Berceau de la Renaissance en Italie, capitale du Royaume d'Italie entre 1865 et 1870, inscrite sur la liste patrimoine mondial de l'Unesco, Florence présente une très grande richesse artistique (églises, musées, palais). Capitale de la Toscane, la puissante cité des Médicis cache des trésors artistiques de la Renaissance derrière la barrière de ses palais fortifiés ou de ses églises, où joue l'éclatante lumière d'Italie.
Sommaire |
Florence a été fondée pendant l'époque romaine, en 59 av. J.-C., près du fleuve Arno. Elle n'a été qu'une simple bourgade jusqu'au XIIe siècle, début de son essor économique et artistique qui dura jusqu'au XVIe siècle.

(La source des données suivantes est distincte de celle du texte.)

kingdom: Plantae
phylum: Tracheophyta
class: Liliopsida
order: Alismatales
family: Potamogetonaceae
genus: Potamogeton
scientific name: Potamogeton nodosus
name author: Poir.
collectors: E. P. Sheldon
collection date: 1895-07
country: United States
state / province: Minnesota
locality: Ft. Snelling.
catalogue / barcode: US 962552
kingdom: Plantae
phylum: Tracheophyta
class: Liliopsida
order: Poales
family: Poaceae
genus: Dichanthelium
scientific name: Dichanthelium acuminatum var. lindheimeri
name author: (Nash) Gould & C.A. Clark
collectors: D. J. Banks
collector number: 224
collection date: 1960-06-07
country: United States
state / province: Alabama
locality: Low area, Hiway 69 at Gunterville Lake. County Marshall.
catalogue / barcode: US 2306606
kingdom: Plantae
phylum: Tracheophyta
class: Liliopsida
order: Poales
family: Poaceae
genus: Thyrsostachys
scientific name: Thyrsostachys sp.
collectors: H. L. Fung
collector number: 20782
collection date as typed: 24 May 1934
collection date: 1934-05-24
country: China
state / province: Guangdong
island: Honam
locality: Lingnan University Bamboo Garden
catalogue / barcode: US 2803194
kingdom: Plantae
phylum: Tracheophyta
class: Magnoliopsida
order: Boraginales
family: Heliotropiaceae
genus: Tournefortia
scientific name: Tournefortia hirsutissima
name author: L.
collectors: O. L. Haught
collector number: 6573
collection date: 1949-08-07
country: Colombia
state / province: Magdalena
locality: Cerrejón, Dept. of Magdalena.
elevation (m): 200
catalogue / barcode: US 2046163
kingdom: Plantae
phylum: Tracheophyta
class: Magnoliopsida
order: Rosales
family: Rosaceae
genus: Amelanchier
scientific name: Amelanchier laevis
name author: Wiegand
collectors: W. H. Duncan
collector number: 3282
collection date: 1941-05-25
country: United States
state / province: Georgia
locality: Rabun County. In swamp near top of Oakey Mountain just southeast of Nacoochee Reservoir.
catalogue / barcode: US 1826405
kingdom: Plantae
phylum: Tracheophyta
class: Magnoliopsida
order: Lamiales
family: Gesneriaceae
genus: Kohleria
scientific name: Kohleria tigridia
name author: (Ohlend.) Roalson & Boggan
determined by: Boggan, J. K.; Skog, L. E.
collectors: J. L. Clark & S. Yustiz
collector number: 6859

Du XIIe au XIVe siècle, Florence connaît de profonds bouleversements politiques et sociaux avec l'essor des riches familles de marchands groupées au sein du popolo, et le conflit entre les Guelfes et Gibelins qui partage l'Italie et Florence en deux. Ces deux processus accompagnent le développement de la commune qui, comme dans les autres villes de l'Italie septentrionale, désigne l'émergence de gouvernements autonomes qui ont acquis leur souveraineté après une lutte féroce débouchant sur la paix de Constance, octroyée par l'empereur Frédéric Ier en 1183. Les communes italiennes y ont acquis des droits souverains qui en faisaient de véritables cités-États.
La commune florentine naît environ un siècle après celle de Pise; elle est attestée dès 1081. Faut-il voir là l'absence d'une noblesse urbaine qui créait les premières communes partout en Italie ? En tout cas, le popolo des marchands cherche rapidement à faire partie des instances de la commune : le conseil exécutif du consulat, puis du podestat, une assemblée délibérative qui aura plusieurs noms. Florence connaît le combat des factions, avec les Gibelins qui triomphent dans les années 1240, avec le vicaire impérial Frédéric d'Antioche, bâtard de l'empereur Frédéric II. Les Guelfes sont au pouvoir en 1250 puis en 1266, quand ils prennent Florence avec l'appui de Charles d'Anjou, frère du roi de France appelé comme roi de Naples par le pape. Ces Guelfes sont soutenus par le popolo : ils créent la charge de capitaine du peuple en 1250, puis élaborent une nouvelle forme institutionnelle, la seigneurie, en 1282 : un conseil de prieurs, appartenant aux corporations des marchands, les fameux 7 arts majeurs des Arti (laine, draps, changeurs, juges et notaires, etc.), auxquels sont juxtaposés un gonfalonier de justice et des gonfalons (étendards) de quartiers, et ce alors que le podestat et le capitaine du peuple continuent d'exister. La faction guelfe se structure, reçoit même, pour les gérer, les biens des 4 000 Gibelins qui ont fui la ville. Dans les années 1290, les lois anti-magnatices entrent en vigueur : c'est la revanche des corporations de marchands qui interdisent aux nobles l'accès aux charges et limitent la taille des tours qu'ils avaient érigées.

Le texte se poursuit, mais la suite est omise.